* **DATA PROVIDED**:
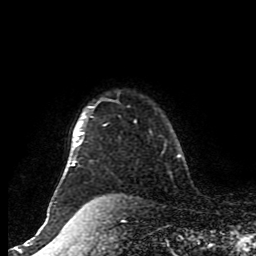
Breast MRI (dynamic contrast-enhanced), one axial slice. Position 73 of 80 along the scan axis. Cropped to one breast. Dynamic contrast-enhanced series, time point 2 of 8 at this slice position (early post-contrast). 1.5 T. TE 4.2 ms, TR 7 ms. 2 mm slice thickness. 256 × 256 image matrix, field of view 170 × 170 mm. Female patient.
Annotated regions visible in this slice (semi-automatic segmentation, software-assisted and operator-edited):
- enhancing-tissue mask used for the functional tumour volume (all voxels passing the contrast-enhancement thresholds inside the analysis volume; usually the tumour): box from (x=47, y=106) to (x=106, y=217) px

* **TASK STATEMENT**: Please output each line above exactly and omit all images.

* **WRITTEN SOLUTION**:
Breast MRI (dynamic contrast-enhanced), one axial slice. Position 73 of 80 along the scan axis. Cropped to one breast. Dynamic contrast-enhanced series, time point 2 of 8 at this slice position (early post-contrast). 1.5 T. TE 4.2 ms, TR 7 ms. 2 mm slice thickness. 256 × 256 image matrix, field of view 170 × 170 mm. Female patient.
Annotated regions visible in this slice (semi-automatic segmentation, software-assisted and operator-edited):
- enhancing-tissue mask used for the functional tumour volume (all voxels passing the contrast-enhancement thresholds inside the analysis volume; usually the tumour): box from (x=47, y=106) to (x=106, y=217) px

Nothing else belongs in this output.